The wild blackberries are all ripe where we live. This was just one of the three baskets that we picked. Needless to say we have a ton of berries already and there are a lot more to pick in the next few weeks. After a few hours of picking, we decided to make cobbler. Blackberry cobbler is on of my Dad’s favorite desserts, so he was super happy. The cobbler is great as is or with vegan vanilla ice cream.
Berry Cobbler
6-8 cups of fresh or frozen berries (just use your favorite ones)

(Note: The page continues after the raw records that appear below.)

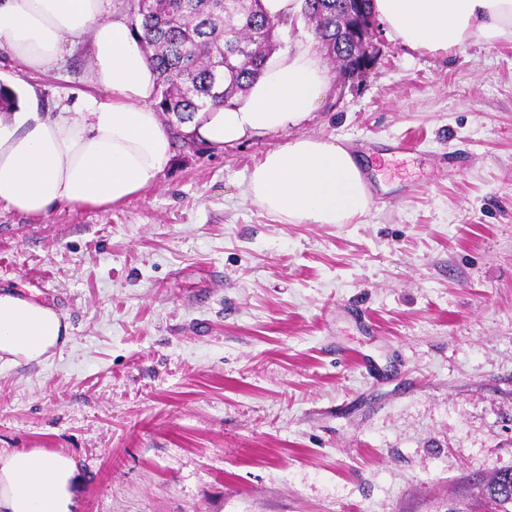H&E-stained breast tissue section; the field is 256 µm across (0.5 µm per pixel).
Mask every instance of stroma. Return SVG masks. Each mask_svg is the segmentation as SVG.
<instances>
[{"instance_id":"obj_1","label":"stroma","mask_w":512,"mask_h":512,"mask_svg":"<svg viewBox=\"0 0 512 512\" xmlns=\"http://www.w3.org/2000/svg\"><path fill=\"white\" fill-rule=\"evenodd\" d=\"M301 127L172 163L108 209L0 206V284L68 320L60 353L0 363V452L70 456L73 512H446L512 466V43L413 50ZM78 46L41 108L93 94ZM360 154L350 224L247 193L294 134Z\"/></svg>"}]
</instances>
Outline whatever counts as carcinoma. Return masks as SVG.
<instances>
[{
	"mask_svg": "<svg viewBox=\"0 0 512 512\" xmlns=\"http://www.w3.org/2000/svg\"><path fill=\"white\" fill-rule=\"evenodd\" d=\"M139 23L147 60L158 73L156 108L170 122L245 94L280 45L278 29L302 21L343 72L360 53L347 37L345 0H303L291 19L268 16L262 0H122ZM483 508L452 503L447 512H512V466L480 487Z\"/></svg>",
	"mask_w": 512,
	"mask_h": 512,
	"instance_id": "carcinoma-1",
	"label": "carcinoma"
}]
</instances>
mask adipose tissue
Here are the masks:
<instances>
[{"instance_id": "ef3b65f1", "label": "adipose tissue", "mask_w": 512, "mask_h": 512, "mask_svg": "<svg viewBox=\"0 0 512 512\" xmlns=\"http://www.w3.org/2000/svg\"><path fill=\"white\" fill-rule=\"evenodd\" d=\"M374 8L391 36L414 50L512 42V0H375ZM82 42L88 79L106 97L43 112L32 89L27 111L0 114L1 206L32 216L60 204L109 208L152 186L171 162V133L155 107L157 74L112 0H0V50L19 70H53ZM330 84L321 55L298 45L269 59L246 95L195 113L180 130L220 151L297 128ZM247 191L291 224H348L371 201L359 156L305 135L268 151ZM68 334V322L52 307L0 291V362L42 363ZM76 483V463L67 455L38 448L0 453V512H71Z\"/></svg>"}]
</instances>
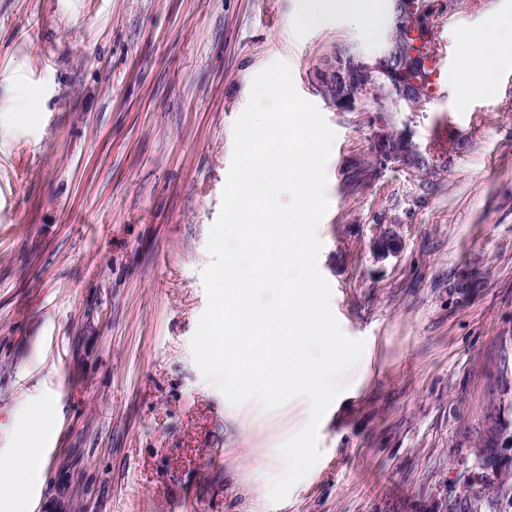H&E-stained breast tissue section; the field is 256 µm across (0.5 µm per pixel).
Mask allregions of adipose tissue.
I'll return each instance as SVG.
<instances>
[{
  "instance_id": "1",
  "label": "adipose tissue",
  "mask_w": 512,
  "mask_h": 512,
  "mask_svg": "<svg viewBox=\"0 0 512 512\" xmlns=\"http://www.w3.org/2000/svg\"><path fill=\"white\" fill-rule=\"evenodd\" d=\"M329 13L355 18L366 39H375L381 32V0H303L292 27L299 30L317 24ZM501 25V20L495 17L466 26L463 39L467 52L462 59L464 78L461 82L464 92H471L474 78H488L500 59L512 54V44L501 36ZM41 430V419H34L24 432L20 447L0 456V507L22 497L32 483L41 457L38 443Z\"/></svg>"
}]
</instances>
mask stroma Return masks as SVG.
Listing matches in <instances>:
<instances>
[{
    "label": "stroma",
    "mask_w": 512,
    "mask_h": 512,
    "mask_svg": "<svg viewBox=\"0 0 512 512\" xmlns=\"http://www.w3.org/2000/svg\"><path fill=\"white\" fill-rule=\"evenodd\" d=\"M301 0H0V451L46 408L56 446L29 512H512L480 497L488 429L512 435V56L485 92L424 111L339 112L313 79L355 19L294 30ZM460 22L512 0H437ZM286 62L336 140L319 270L360 361L318 429L320 460L279 504L273 448L306 401L231 406L190 342L233 125L254 75ZM429 160L373 161L378 127ZM393 231L396 255L373 238ZM472 279L473 289L458 283Z\"/></svg>",
    "instance_id": "stroma-1"
}]
</instances>
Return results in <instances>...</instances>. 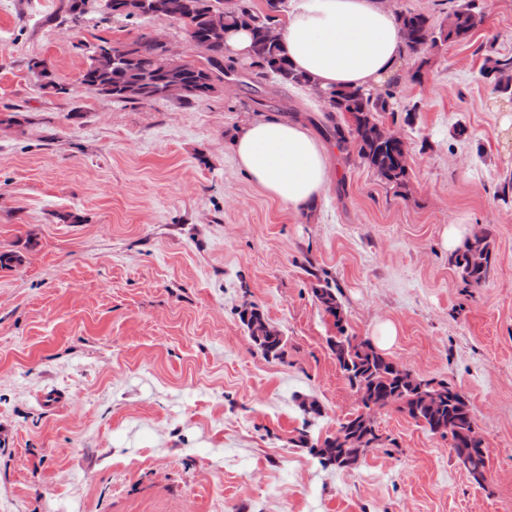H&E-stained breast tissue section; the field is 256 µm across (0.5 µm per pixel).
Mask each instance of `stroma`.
Returning <instances> with one entry per match:
<instances>
[{"instance_id":"obj_1","label":"stroma","mask_w":512,"mask_h":512,"mask_svg":"<svg viewBox=\"0 0 512 512\" xmlns=\"http://www.w3.org/2000/svg\"><path fill=\"white\" fill-rule=\"evenodd\" d=\"M62 0H0V512H512V98L485 70L512 56V0H487L464 41L400 84L396 188L340 149L314 92L239 82L193 106L44 94L26 63L75 83L80 39L136 37ZM303 120L337 175L309 212L269 198L233 158L253 116ZM78 223L65 222L66 214ZM491 229L490 274L465 285L449 223ZM341 291L350 333L467 400L487 467L475 482L448 438L397 407L357 465L325 469L296 444L358 400L313 289ZM254 306L285 337L264 358L240 320ZM66 398L53 408L42 392ZM321 417L305 424L301 400Z\"/></svg>"}]
</instances>
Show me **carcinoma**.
Here are the masks:
<instances>
[{
  "instance_id": "cac0c4a2",
  "label": "carcinoma",
  "mask_w": 512,
  "mask_h": 512,
  "mask_svg": "<svg viewBox=\"0 0 512 512\" xmlns=\"http://www.w3.org/2000/svg\"><path fill=\"white\" fill-rule=\"evenodd\" d=\"M134 13L122 15L126 20L145 22L154 18L177 20L188 17L193 24V34L202 48L204 62H186L169 65L159 46L145 31L133 43L135 54L122 60L120 65L98 62L92 50L83 46L76 49L84 59L78 84L99 97L115 104H137V101L122 95V89L130 84L142 83L146 96L155 102L162 99L159 88L170 80H181L192 87V92L179 100L182 105H193L208 99L216 84L235 74L233 60H224V47L213 45L206 39L208 26L215 20L230 28H247L252 37L249 68L254 78L271 77L282 84L309 86L310 80L297 72L290 64L279 41L267 35L269 27L280 23L279 13L285 0H265L260 8L252 0H234L232 8L225 7L228 0H130ZM408 53L426 63L429 55L438 46L448 42L466 40L485 20V11L468 0L463 8L449 14L446 21L437 25L430 16L411 10L396 15ZM45 81L40 88L53 96L67 97L74 88L56 81L51 69H46ZM491 72L495 73V89L512 95V57L497 58ZM398 84L390 83L384 91L372 93L362 88L349 90L318 87L313 91L319 96L328 114H340L349 118V134L336 125L331 134L338 143L351 136L357 156L380 178L396 188L407 186V148L397 143L383 141L379 126L386 116H395ZM491 232L477 231L466 241L456 255L454 265L462 282L468 286L479 285L488 277L491 267ZM314 294L324 312L333 319L336 335L327 339V344L336 358L339 368L353 387L363 386L365 397L360 402V411L338 425L336 431L322 439L310 442L306 433L298 439L300 447L318 458L325 467H338L336 449L342 447L343 439L352 431L370 435L369 442L378 440L373 429L363 426L362 417H371V411L395 405L416 423L432 433L451 436V448L457 458L464 459L467 472L479 483L484 480L487 465L482 441L472 435L473 416L463 396L449 386L440 396L437 407L430 409L424 403L428 390H420L422 380L409 370L379 352L369 340L348 332L343 317V305L336 289L329 281L317 285ZM256 348L263 356L280 359L285 353V342L279 331L271 328L259 332L246 323Z\"/></svg>"
}]
</instances>
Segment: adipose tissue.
I'll return each instance as SVG.
<instances>
[{"instance_id":"adipose-tissue-1","label":"adipose tissue","mask_w":512,"mask_h":512,"mask_svg":"<svg viewBox=\"0 0 512 512\" xmlns=\"http://www.w3.org/2000/svg\"><path fill=\"white\" fill-rule=\"evenodd\" d=\"M280 36L294 68L323 89L371 90L403 74V38L386 0H288ZM233 154L254 183L297 212L334 177L327 147L297 122L253 120Z\"/></svg>"}]
</instances>
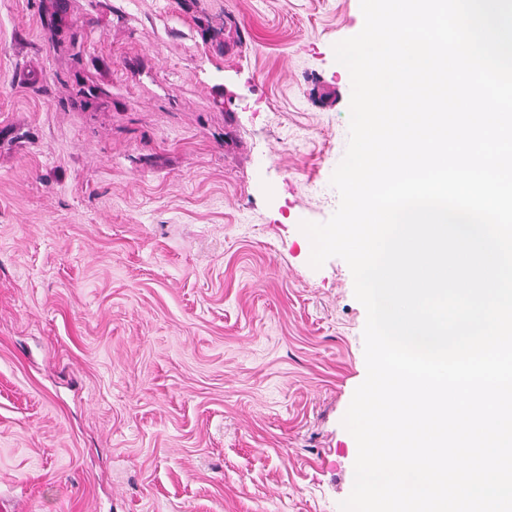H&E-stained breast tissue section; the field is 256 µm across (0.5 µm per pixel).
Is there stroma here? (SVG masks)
I'll list each match as a JSON object with an SVG mask.
<instances>
[{
	"label": "stroma",
	"mask_w": 512,
	"mask_h": 512,
	"mask_svg": "<svg viewBox=\"0 0 512 512\" xmlns=\"http://www.w3.org/2000/svg\"><path fill=\"white\" fill-rule=\"evenodd\" d=\"M360 0H0V512H340L366 377L309 264Z\"/></svg>",
	"instance_id": "stroma-1"
}]
</instances>
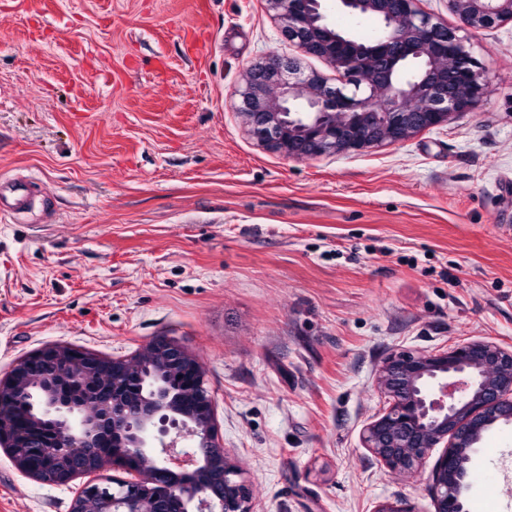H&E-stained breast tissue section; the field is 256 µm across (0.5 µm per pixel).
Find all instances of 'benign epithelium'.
<instances>
[{
	"mask_svg": "<svg viewBox=\"0 0 512 512\" xmlns=\"http://www.w3.org/2000/svg\"><path fill=\"white\" fill-rule=\"evenodd\" d=\"M324 0H266L282 35L336 77L264 58L237 90L248 133L265 149L305 160L408 140L472 111L487 91L456 29L421 0H336L379 22L362 40L332 26ZM472 31L512 22V0H448ZM390 405L364 431L391 471L411 474L445 443L433 472L435 512H464V449L512 423V350L473 340L444 351L395 354L379 372ZM0 446L33 478L65 485L118 466L119 489L87 483L71 512H250L219 439L201 366L157 338L128 358L65 345L39 349L0 378Z\"/></svg>",
	"mask_w": 512,
	"mask_h": 512,
	"instance_id": "obj_1",
	"label": "benign epithelium"
}]
</instances>
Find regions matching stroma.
Returning a JSON list of instances; mask_svg holds the SVG:
<instances>
[{
  "mask_svg": "<svg viewBox=\"0 0 512 512\" xmlns=\"http://www.w3.org/2000/svg\"><path fill=\"white\" fill-rule=\"evenodd\" d=\"M455 27L488 85L448 125L294 160L236 94L276 54L332 75L265 0H0V376L61 344L112 359L157 336L193 353L253 512H434L433 448L390 471L363 431L392 354L512 349V22ZM467 512H512V424L467 465ZM0 448V512H70Z\"/></svg>",
  "mask_w": 512,
  "mask_h": 512,
  "instance_id": "stroma-1",
  "label": "stroma"
}]
</instances>
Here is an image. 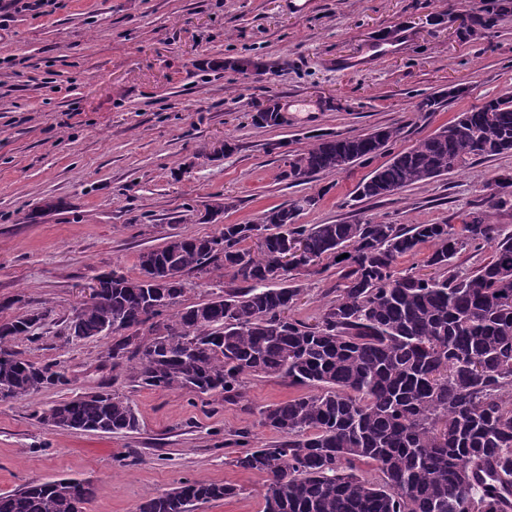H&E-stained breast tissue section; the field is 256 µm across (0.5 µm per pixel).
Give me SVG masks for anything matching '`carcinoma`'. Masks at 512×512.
I'll use <instances>...</instances> for the list:
<instances>
[{"label": "carcinoma", "mask_w": 512, "mask_h": 512, "mask_svg": "<svg viewBox=\"0 0 512 512\" xmlns=\"http://www.w3.org/2000/svg\"><path fill=\"white\" fill-rule=\"evenodd\" d=\"M456 86L420 103L435 110ZM399 130L322 135L288 159L295 185L339 173L387 151ZM512 153V94L474 109L391 155L358 187L387 197L458 173L476 159ZM488 208L512 203V177L495 180ZM297 199L265 212L257 224H226L208 236L178 235L138 256L139 275L98 278L99 302L67 323L84 341L110 335L113 365L125 364L141 387L241 395L246 379L276 376L311 391L270 405L259 424L279 435L245 442L234 466L265 475L264 512H508L512 506V233L476 208L452 224H300ZM264 241L245 243L257 234ZM295 241L339 264L343 287L310 325L287 315L300 288L286 283L278 255ZM429 274L397 272L420 245ZM493 244L469 272L453 259ZM348 257H342V254ZM226 272L235 287L183 306L184 276ZM45 313L0 321V403L23 401L70 384L56 363L23 359L12 349L33 340ZM147 328L143 335H124ZM40 423L89 433L134 432L127 396L103 389L35 411ZM372 465V477L359 464ZM94 494L73 478L30 483L0 493V512H79ZM237 495L228 482L186 480L149 498L136 512H194Z\"/></svg>", "instance_id": "obj_1"}]
</instances>
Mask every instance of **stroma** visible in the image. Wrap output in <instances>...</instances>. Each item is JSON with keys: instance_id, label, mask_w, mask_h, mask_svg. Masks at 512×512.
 Listing matches in <instances>:
<instances>
[{"instance_id": "35a3bbf8", "label": "stroma", "mask_w": 512, "mask_h": 512, "mask_svg": "<svg viewBox=\"0 0 512 512\" xmlns=\"http://www.w3.org/2000/svg\"><path fill=\"white\" fill-rule=\"evenodd\" d=\"M501 0H56L49 13H11L0 27V319L45 312L37 341L15 349L58 362L70 380L0 403V492L57 477L89 481L87 512H132L178 485H236L198 512H263V475L232 465L226 442L272 441L261 408L301 394L279 377L246 380L241 397L134 386L113 367L112 337L68 342L66 320L98 277L138 275V255L170 234L205 236L255 224L304 196L302 224H461L512 173V154L382 199L357 188L386 155L296 186L288 157L323 134L398 128L393 151L486 98L512 92V12ZM492 17L467 31L463 11ZM396 41L377 58L373 47ZM250 58L259 71L219 69ZM463 96L420 111L424 98ZM276 104L279 125L250 115ZM231 137L236 150L214 154ZM226 209L205 221L209 205ZM293 318L312 324L335 297V269L303 273ZM109 386L139 419L126 435L73 432L33 415Z\"/></svg>"}]
</instances>
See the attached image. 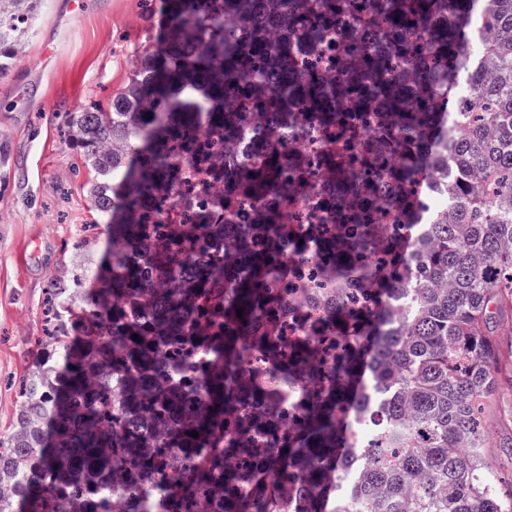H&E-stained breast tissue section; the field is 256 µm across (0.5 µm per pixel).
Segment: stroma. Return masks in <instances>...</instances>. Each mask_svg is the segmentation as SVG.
<instances>
[{"label":"stroma","instance_id":"stroma-1","mask_svg":"<svg viewBox=\"0 0 512 512\" xmlns=\"http://www.w3.org/2000/svg\"><path fill=\"white\" fill-rule=\"evenodd\" d=\"M147 25L137 0H43L26 55L0 78V139L11 149L0 183V427L40 355L47 279L70 266L61 245L74 225L95 217L62 114L108 100L128 77ZM511 415L506 390L485 417V451L504 464L512 460V424L504 422Z\"/></svg>","mask_w":512,"mask_h":512}]
</instances>
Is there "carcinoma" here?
Instances as JSON below:
<instances>
[{
    "instance_id": "cac0c4a2",
    "label": "carcinoma",
    "mask_w": 512,
    "mask_h": 512,
    "mask_svg": "<svg viewBox=\"0 0 512 512\" xmlns=\"http://www.w3.org/2000/svg\"><path fill=\"white\" fill-rule=\"evenodd\" d=\"M41 3L0 0V77ZM138 5L127 82L65 115L96 220L47 283L0 512H512L482 416L512 388V0Z\"/></svg>"
}]
</instances>
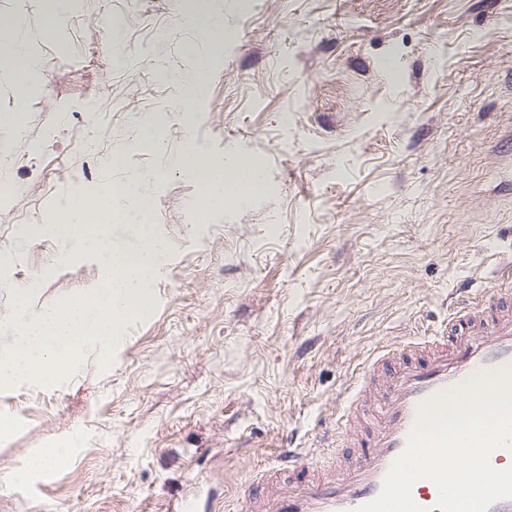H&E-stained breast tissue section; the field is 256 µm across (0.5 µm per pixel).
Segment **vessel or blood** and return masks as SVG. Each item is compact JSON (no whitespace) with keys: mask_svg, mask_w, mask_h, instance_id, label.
Segmentation results:
<instances>
[{"mask_svg":"<svg viewBox=\"0 0 512 512\" xmlns=\"http://www.w3.org/2000/svg\"><path fill=\"white\" fill-rule=\"evenodd\" d=\"M512 362V292L460 299L442 334L407 338L380 354L361 376L346 414L336 423L342 450L337 468L323 473L303 449L283 448L277 472L258 474L242 496V512H355L380 492L392 463L406 449L418 405L453 389L478 370ZM429 512L438 501L433 482L412 487Z\"/></svg>","mask_w":512,"mask_h":512,"instance_id":"vessel-or-blood-1","label":"vessel or blood"}]
</instances>
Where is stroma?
<instances>
[{"label": "stroma", "instance_id": "obj_1", "mask_svg": "<svg viewBox=\"0 0 512 512\" xmlns=\"http://www.w3.org/2000/svg\"><path fill=\"white\" fill-rule=\"evenodd\" d=\"M181 0H0L36 58L27 105L0 81V343L14 287L29 310L92 293L94 251L32 237L92 183L137 189L113 223L141 242L142 197L164 258L148 314L114 362L92 348L61 384L0 392V466L21 473L0 512H237L287 437L313 460L371 360L448 321L512 261V0H223V38ZM123 21L125 67L113 64ZM208 67L195 120L157 68ZM260 161L267 188L197 211L190 146ZM125 163L113 165V155ZM44 448L65 464L30 466Z\"/></svg>", "mask_w": 512, "mask_h": 512}]
</instances>
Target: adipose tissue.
<instances>
[{
	"mask_svg": "<svg viewBox=\"0 0 512 512\" xmlns=\"http://www.w3.org/2000/svg\"><path fill=\"white\" fill-rule=\"evenodd\" d=\"M182 165L199 179L211 205L223 204L226 194L238 191L248 194L261 189L265 182V170L258 163L241 164L233 151L219 157L211 156L204 149L187 150Z\"/></svg>",
	"mask_w": 512,
	"mask_h": 512,
	"instance_id": "obj_1",
	"label": "adipose tissue"
}]
</instances>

1/4 c sugar (use a little more or less depending on how sweet you like your berries)
3 TBSP flour
Cobbler Topping:
2 cups of unbleached flour
1/2 C sugar
2 tsp baking powder
1 tsp baking soda
1/2 tsp salt
8 TBSP non hydrogenated vegetable shortening or Earth Balance
3/4 cup of soy or almond milk
Preheat the oven to 375. Lightly grease a large baking dish. In the dish combine the berries, sugar and flour.
For the topping: In a large mixing bowl mix together the flour, sugar, baking powder, baking soda and salt. Add in the shortening and mix it in with your fingers until it feels course. Add in the milk and mix it in with a fork just until it is combined. It should be a wet dough. Spoon the dough on top of the berries. Bake the cobbler about 25 minutes until the top is lightly browned. Remove it from the oven and let it cool at least 10 minutes before serving.